東広島市の丁番の付け方については、「千鳥蛇行方式」という方法をとっているとのこと。これは、西条駅に近い街区から順々に番号を付けていくという方法である。西条町下見を見てみると、下見街道をはさんで5丁目北側の地域は市街地化があまり進んでいない。平成12年に住居表示が西条町下見に実施された際も現在のような状態であり、下見街道以南の地域のみに、街区方式による住宅表示が導入されたのである。
しかし、西条町下見全体を見てみると、西条駅に近い地域は下見街道以北の地域(住居表示がまだ実施されていない地域)になる。そこで当時の市は、下見の市街地が下見街道以北にも広がる可能性を鑑み、1丁目から4丁目の丁番は導入せず、5丁目から街区をつくり、丁番をつけ始めたのである。つまり1丁目から4丁目は下見市街地が下見街道以北に広がった時のためにとってあるということになる。

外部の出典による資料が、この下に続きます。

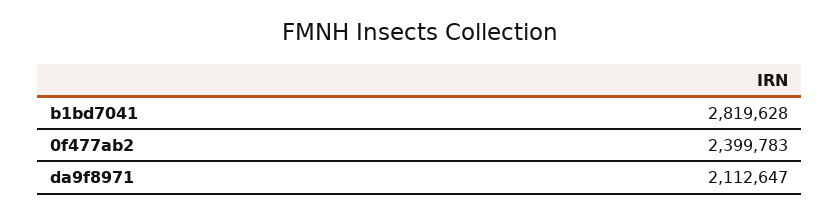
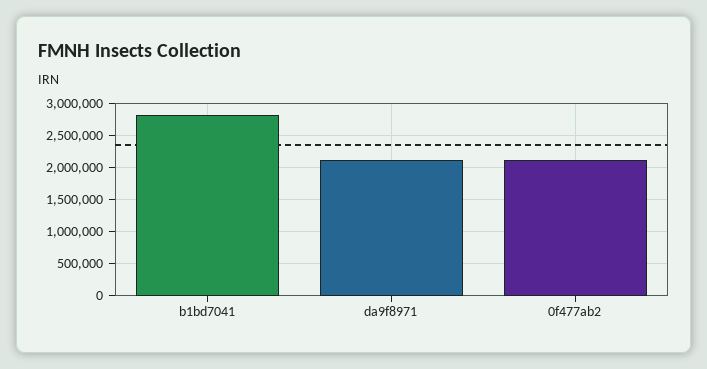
  {
    "b1bd7041": 2819628,
-   "0f477ab2": 2399783,
+   "0f477ab2": 2100000,
    "da9f8971": 2112647
  }

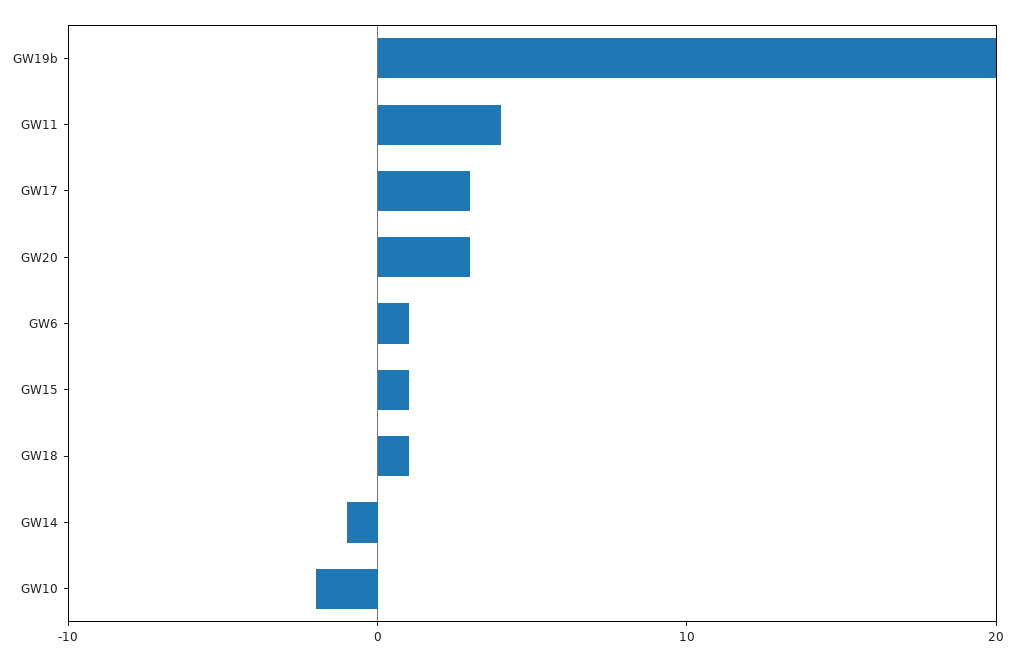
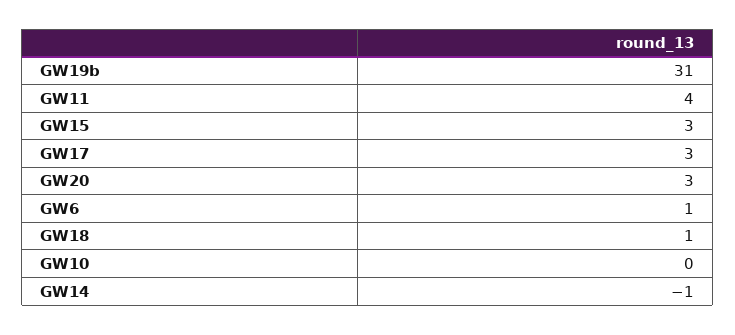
  {
-   "GW19b": 20,
+   "GW19b": 31,
    "GW11": 4,
    "GW17": 3,
    "GW20": 3,
    "GW6": 1,
-   "GW15": 1,
+   "GW15": 3,
    "GW18": 1,
    "GW14": -1,
-   "GW10": -2
+   "GW10": 0
  }

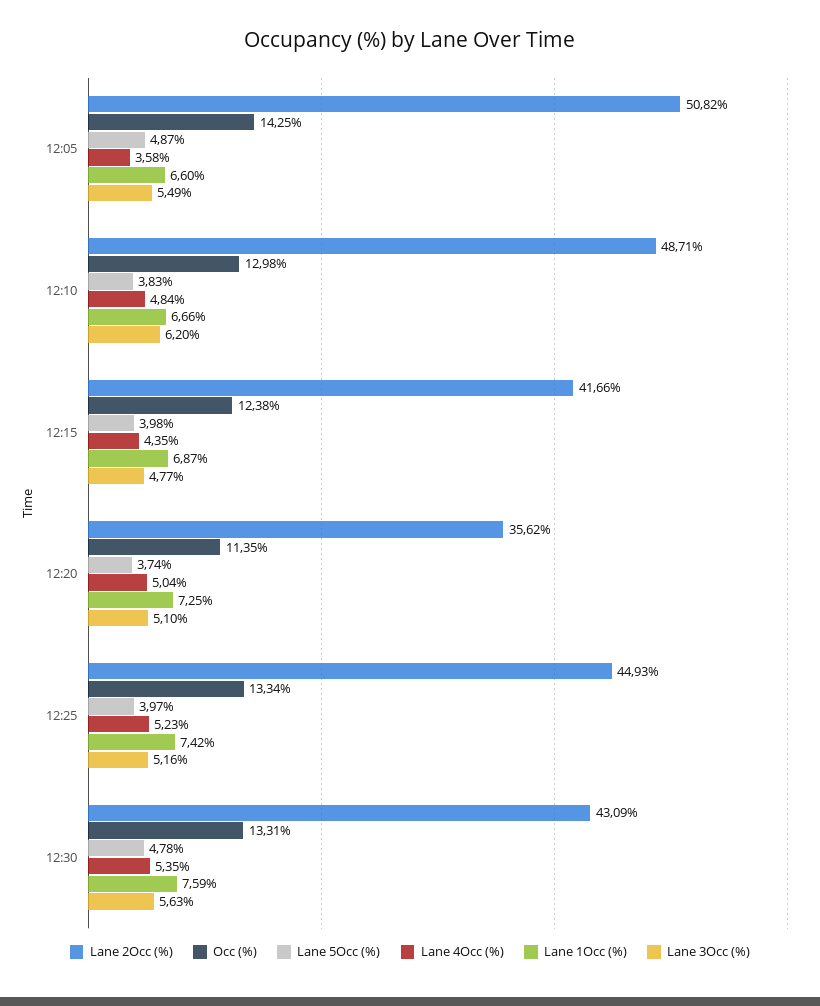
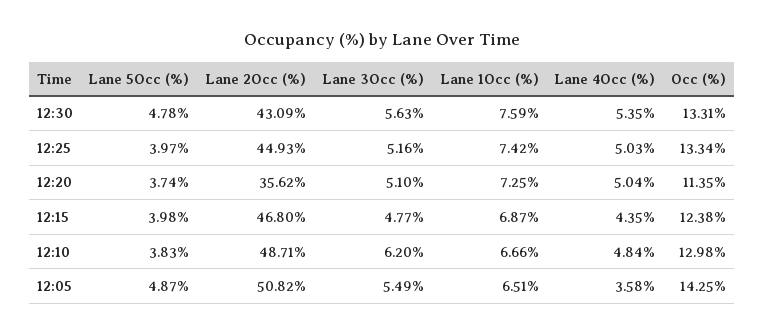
  {
    "Lane 2Occ (%)": {
      "12:05": 50.82,
      "12:10": 48.71,
-     "12:15": 41.66,
+     "12:15": 46.8,
      "12:20": 35.62,
      "12:25": 44.93,
      "12:30": 43.09
    },
    "Occ (%)": {
      "12:05": 14.25,
      "12:10": 12.98,
      "12:15": 12.38,
      "12:20": 11.35,
      "12:25": 13.34,
      "12:30": 13.31
    },
    "Lane 5Occ (%)": {
      "12:05": 4.87,
      "12:10": 3.83,
      "12:15": 3.98,
      "12:20": 3.74,
      "12:25": 3.97,
      "12:30": 4.78
    },
    "Lane 4Occ (%)": {
      "12:05": 3.58,
      "12:10": 4.84,
      "12:15": 4.35,
      "12:20": 5.04,
-     "12:25": 5.23,
+     "12:25": 5.03,
      "12:30": 5.35
    },
    "Lane 1Occ (%)": {
-     "12:05": 6.6,
+     "12:05": 6.51,
      "12:10": 6.66,
      "12:15": 6.87,
      "12:20": 7.25,
      "12:25": 7.42,
      "12:30": 7.59
    },
    "Lane 3Occ (%)": {
      "12:05": 5.49,
      "12:10": 6.2,
      "12:15": 4.77,
      "12:20": 5.1,
      "12:25": 5.16,
      "12:30": 5.63
    }
  }

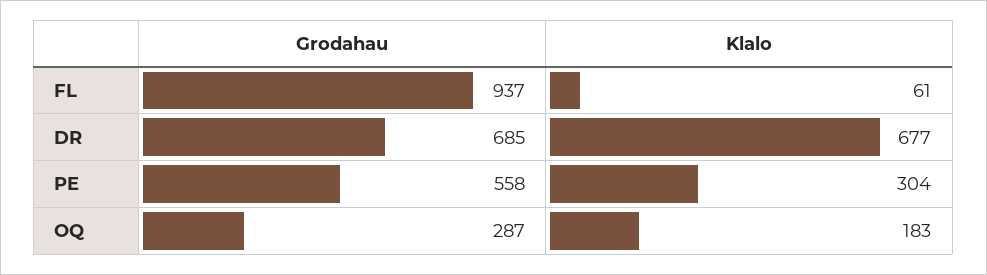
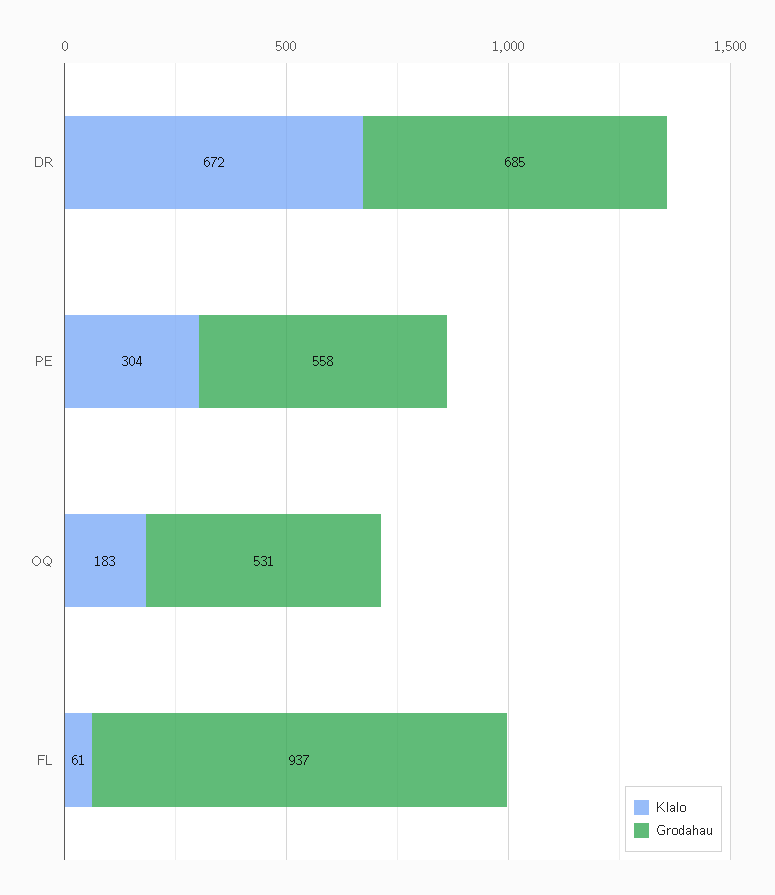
  {
    "Grodahau": {
      "FL": 937,
      "DR": 685,
      "PE": 558,
-     "OQ": 287
+     "OQ": 531
    },
    "Klalo": {
      "FL": 61,
-     "DR": 677,
+     "DR": 672,
      "PE": 304,
      "OQ": 183
    }
  }

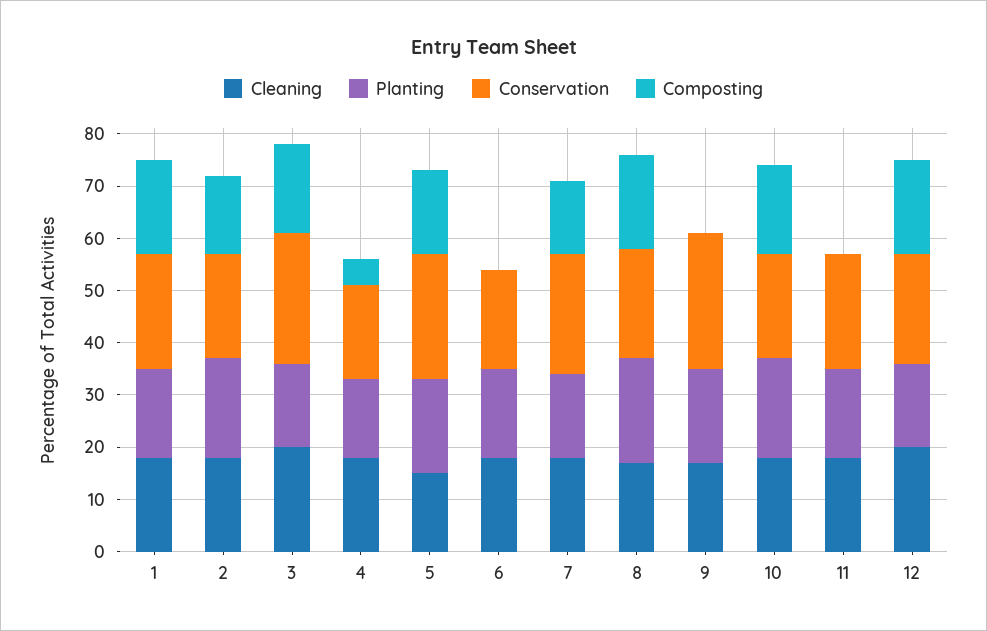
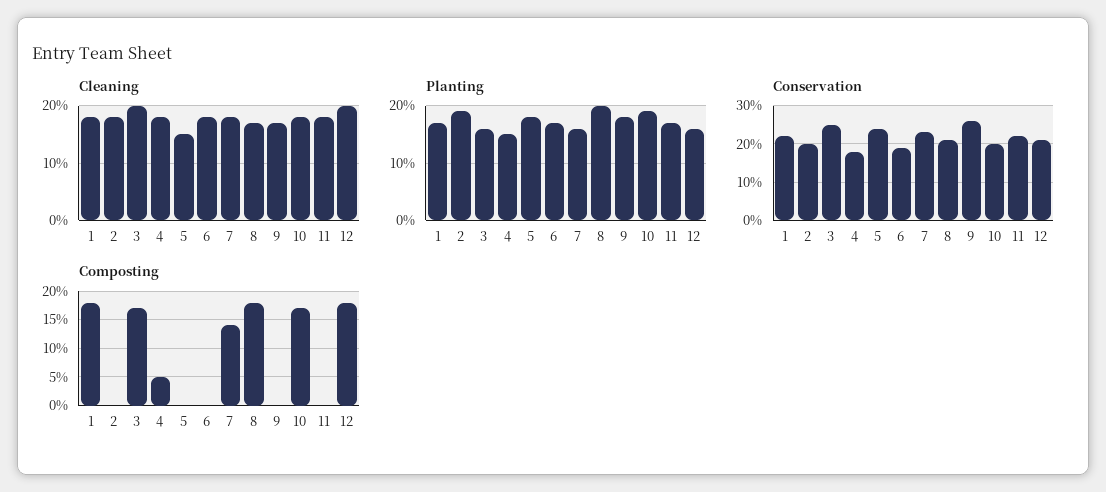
  {
    "Cleaning": {
      "1": 20,
      "2": 20,
      "3": 20,
      "4": 20,
      "5": 15,
      "6": 20,
      "7": 20,
      "8": 15,
      "9": 15,
      "10": 20,
      "11": 20,
      "12": 20
    },
    "Planting": {
      "1": 15,
      "2": 20,
      "3": 15,
      "4": 15,
      "5": 20,
      "6": 15,
      "7": 15,
      "8": 20,
      "9": 20,
      "10": 20,
      "11": 15,
      "12": 15
    },
    "Conservation": {
      "1": 20,
      "2": 20,
      "3": 25,
      "4": 20,
      "5": 25,
      "6": 20,
      "7": 25,
      "8": 20,
      "9": 25,
      "10": 20,
      "11": 20,
      "12": 20
    },
    "Composting": {
      "1": 20,
-     "2": 15,
+     "2": 0,
      "3": 15,
      "4": 5,
-     "5": 15,
+     "5": 0,
      "6": 0,
      "7": 15,
      "8": 20,
      "9": 0,
      "10": 15,
      "11": 0,
      "12": 20
    }
  }

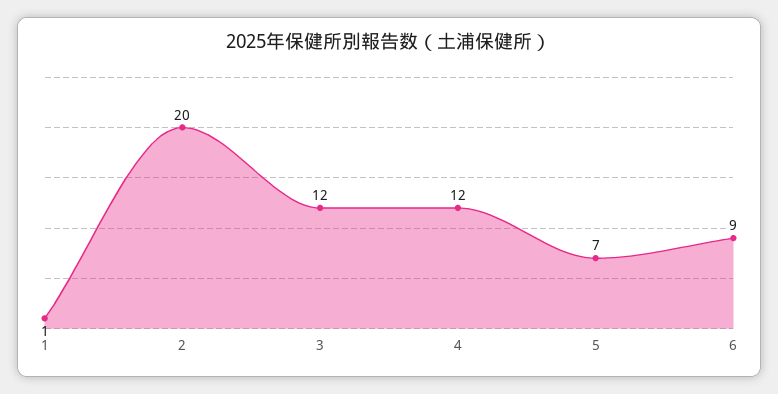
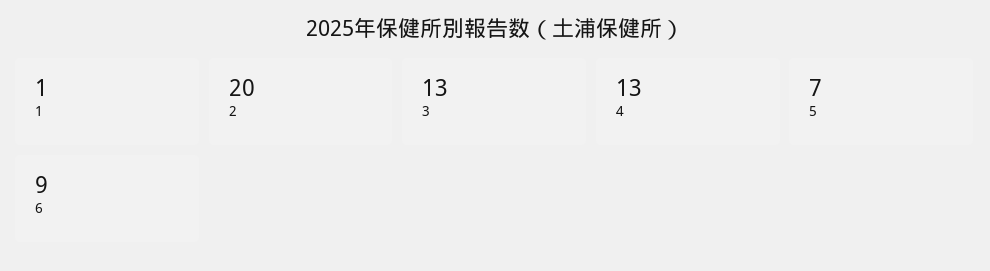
  {
    "1": 1,
    "2": 20,
-   "3": 12,
+   "3": 13,
-   "4": 12,
+   "4": 13,
    "5": 7,
    "6": 9
  }

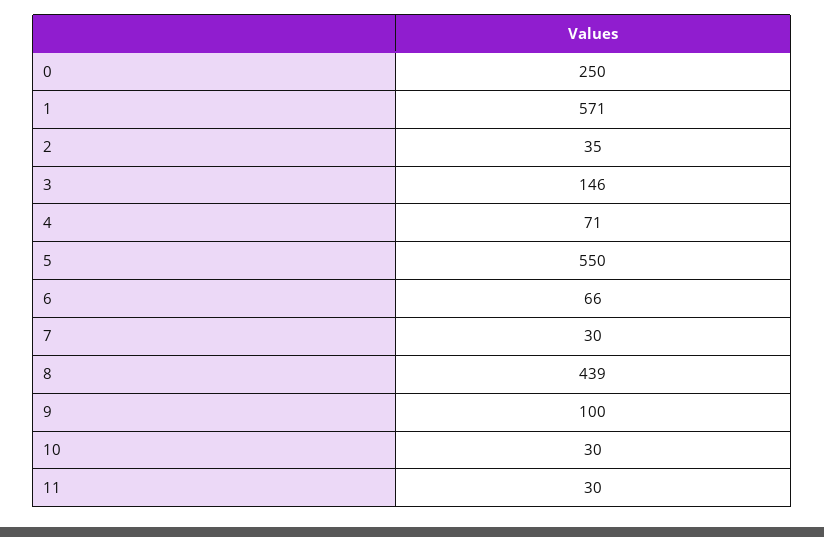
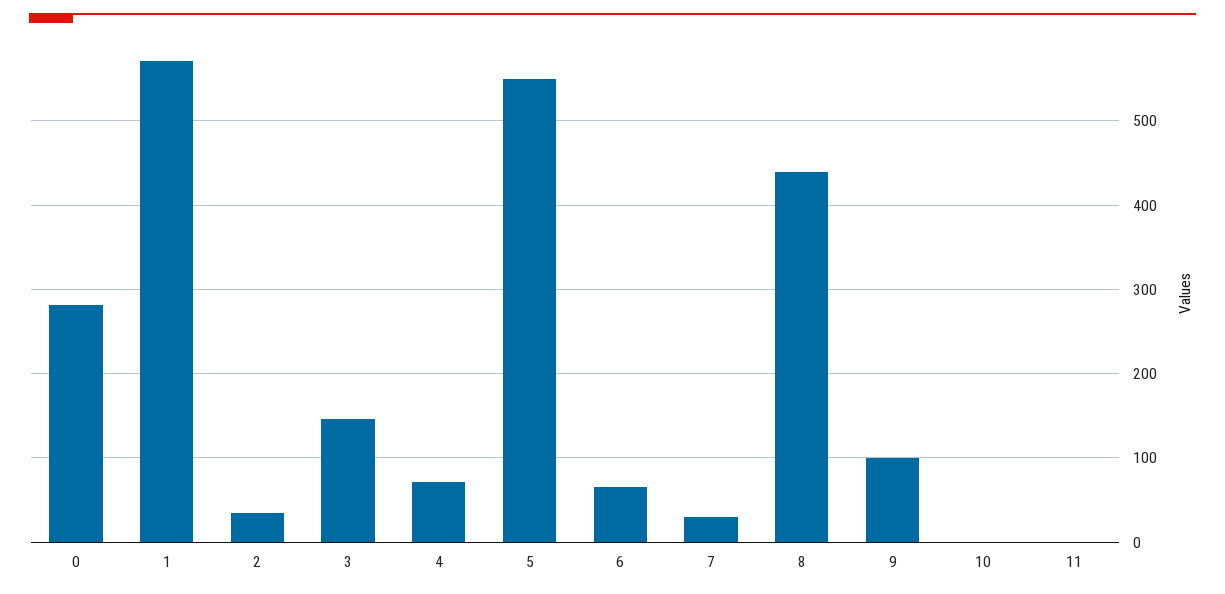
  {
-   "0": 250,
+   "0": 280,
    "1": 571,
    "2": 35,
    "3": 146,
    "4": 71,
    "5": 550,
    "6": 66,
    "7": 30,
    "8": 439,
    "9": 100,
-   "10": 30,
+   "10": 0,
-   "11": 30
+   "11": 0
  }

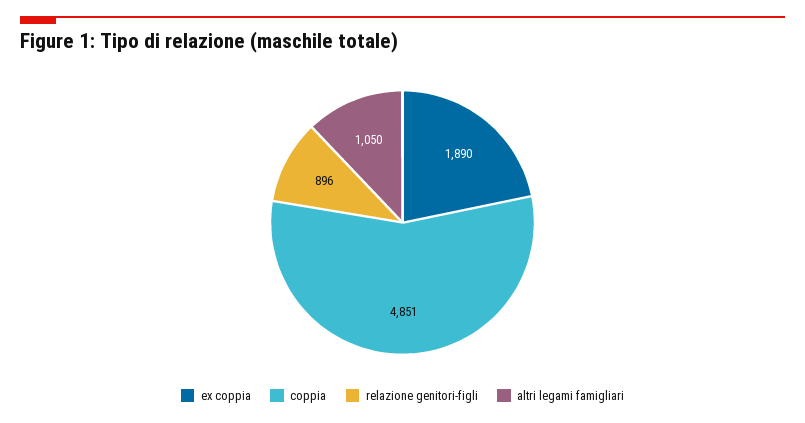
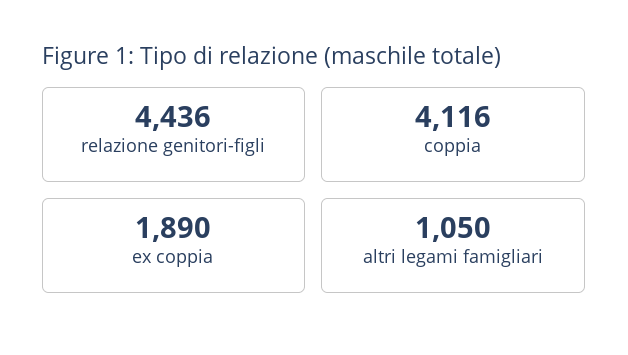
  {
    "ex coppia": 1890,
-   "coppia": 4851,
+   "coppia": 4116,
-   "relazione genitori-figli": 896,
+   "relazione genitori-figli": 4436,
    "altri legami famigliari": 1050
  }

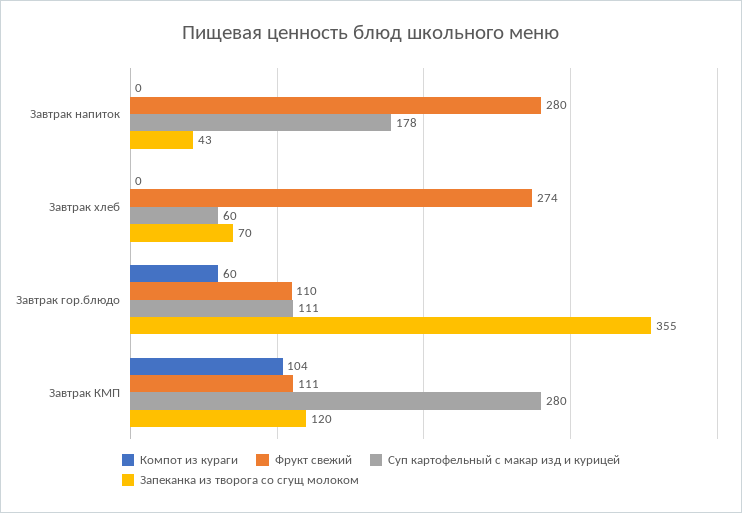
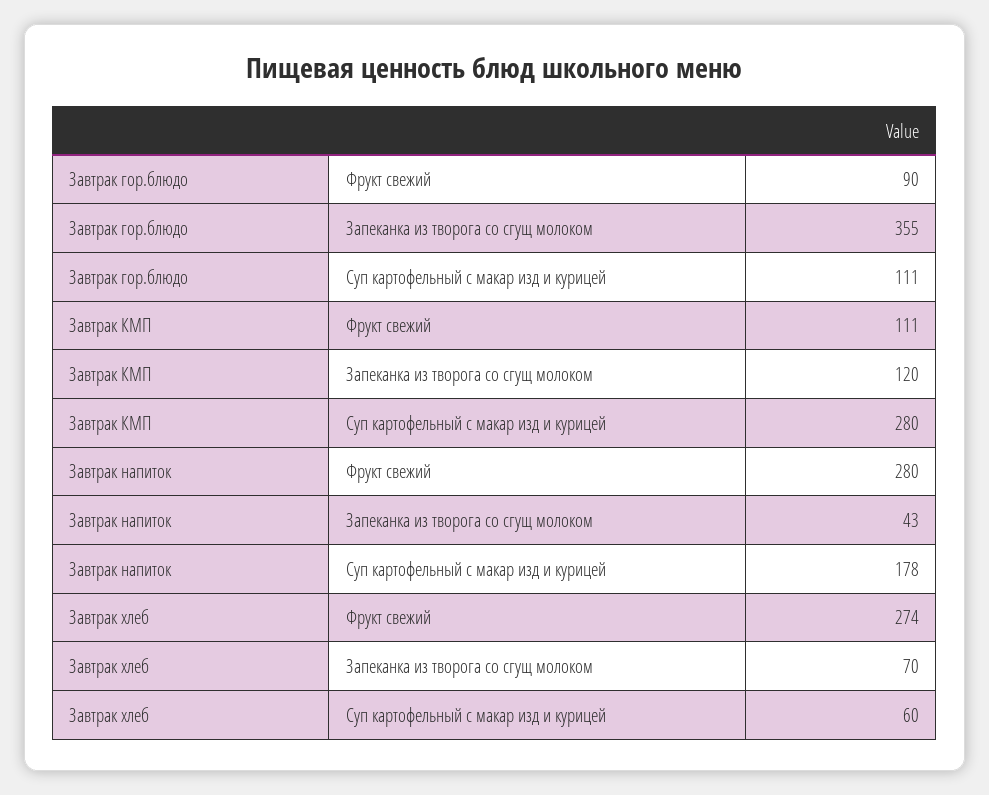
  {
-   "Компот из кураги": {
-     "Завтрак напиток": 0,
-     "Завтрак хлеб": 0,
-     "Завтрак гор.блюдо": 60,
-     "Завтрак КМП": 104
-   },
    "Фрукт свежий": {
      "Завтрак напиток": 280,
      "Завтрак хлеб": 274,
-     "Завтрак гор.блюдо": 110,
+     "Завтрак гор.блюдо": 90,
      "Завтрак КМП": 111
    },
    "Суп картофельный с макар изд и курицей": {
      "Завтрак напиток": 178,
      "Завтрак хлеб": 60,
      "Завтрак гор.блюдо": 111,
      "Завтрак КМП": 280
    },
    "Запеканка из творога со сгущ молоком": {
      "Завтрак напиток": 43,
      "Завтрак хлеб": 70,
      "Завтрак гор.блюдо": 355,
      "Завтрак КМП": 120
    }
  }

市の担当者によれば、これからの下見の発展の仕方によっては、1丁目~4丁目の住居表示導入も十分ありうるとのこと。西条町下見の住宅地図に載っている不自然な丁番の並び方は、下見学生街(?)の発展によって完全なものになる、といっても過言ではないかもしれない。
マピオンの地図は、地域ごとに薄く色分けされている。これを見ると、どのあたりまで西条町下見かを知ることが出来る(こちら)。
この地図で、この色→◆(薄い緑)で示されているのが「西条町下見」、この色→◆(薄い紫)で示されているのが「西条下見」だ。西条町下見が、バイパスより東側にもかなり広がっていたというのには驚いた。
明治の市町村制施行当時には下見のあたりは「下見村」だったと思うが、当時の下見村がどのあたりまで広がっていたのか、また時間があれば調べてみたい。